10 scenes, 11 actors and actresses.
This is what our school’s fall play, Mutually Assured Destruction, consisted of. The shows were Thursday through Saturday at 7 PM, with a great turn out at each. The proud performers were Evan Schwaab, Katy Gribbin, Noah Garrett, Kyto Katori, Cidney Perkins, Marisa Butler, Sebastian Goetz, Aubrey Bernard, Noah Coll, Zuriah Irwin, and Cheyenne Miller
Mutually Assured Destruction is a play of sibling rivalries throughout the centuries, from the 1920’s to present day conflicts.
Scene one was very modern being from 2015, starting with Julian (Evan Schwaab) playing video games, when his sister, Tara (Katy Gribben), stormed in and started an argument. The arguing went on until the cell phones were involved, where they used social media to destroy each other. By the end of the scene, they had exchanged Twitter passwords, agreeing to have a “Mutually Assured Destruction”.
When we got to scene two, it was very obvious the time was around the 2002, with Joe (Noah Garret) checking into his MySpace account. Suddenly, his brother Sam (Kyto Katori) burst into the room, dressed as a clown. This caused his brother to absolutely explode with laughter. After asking why, Sam went on to explain everything, then ranted about his life. Soon, he got to the point that he “had no dreams”. They continued arguing until they eventually made up.

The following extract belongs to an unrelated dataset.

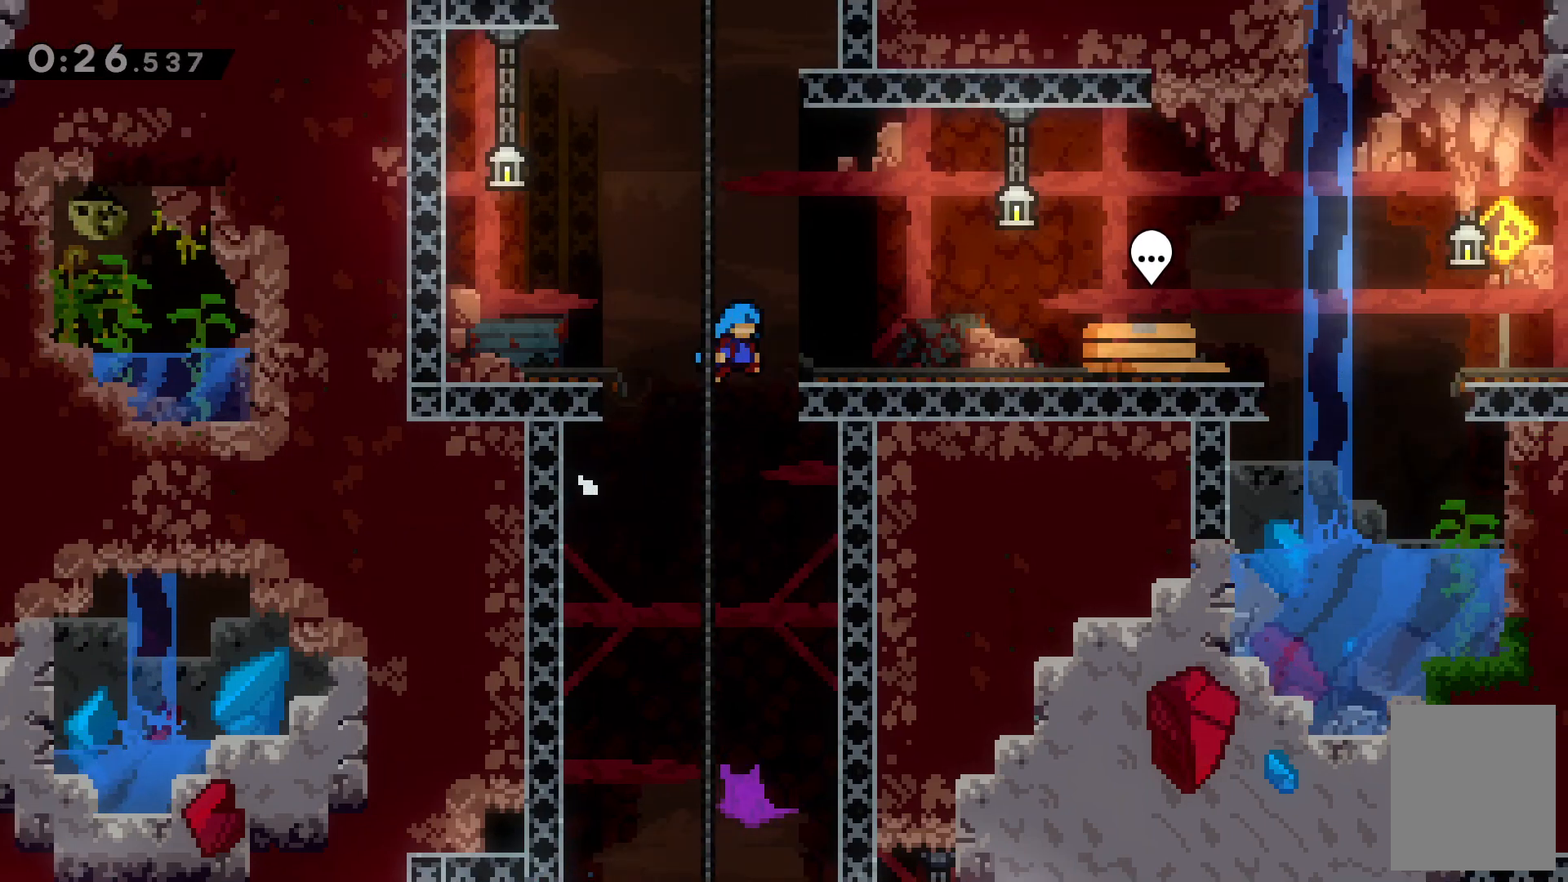
Gameplay with keyboard; each line is a JSON object with the keys held at the frame after it. "events" lists presses ("down") and releases ("up") of "c", "down", "escape", "left", "right", "tilde", "up", "x" and "z" between this image and that frame as [ms after this image, input, new state], when the widget could be followed in between. No other keys are recorded. Mouse input is not recorded.
{"keys": ["c", "right", "up"], "events": [[134, "c", "up"], [234, "c", "down"], [234, "up", "down"]]}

As for scene three, it was two sisters, Megan (Cidney Perkins) and April (Marisa Butler) in 1993. Megan was trying to write an essay on what inspires her for her application to a college, and her sister found a very rough draft of it. After a wild chase to retrieve the paper, Megan broke down and they found her true motivation- not failing, not working at McDonald’s and then getting married to the manager- so on and so forth.
Scene four was an act of Chad (Sebastian Goetz) and Rachel (Aubrey Bernard) fighting over the reason for their parents divorce in 1985. They blatantly called each other out over ridiculous reasons that they thought that the other had caused the split up. They eventually came to the conclusion that they would promise to be better children if they stay together, or- best of all- promised that they would be even worse if their parents went through with the divorce.
Scene five consisted of brother and sister Tim (Noah Coll) and Carol (Zuriah Irwin) arguing over the fact that Tim wouldn’t take Carol to watch the new Star Wars film. It was 1977, and Carol wanted to dress up, but her brother refused to take her if she did. She eventually threatened him with the pictures she had of the parties he threw when their parents were out of town. This quickly got through to Tim , and he went to find his keys, but to no avail. Turns out they were locked in his beloved car. His sister wouldn’t let him off that easy, though. She went and broke the window, and then- through protests- they went to the movie.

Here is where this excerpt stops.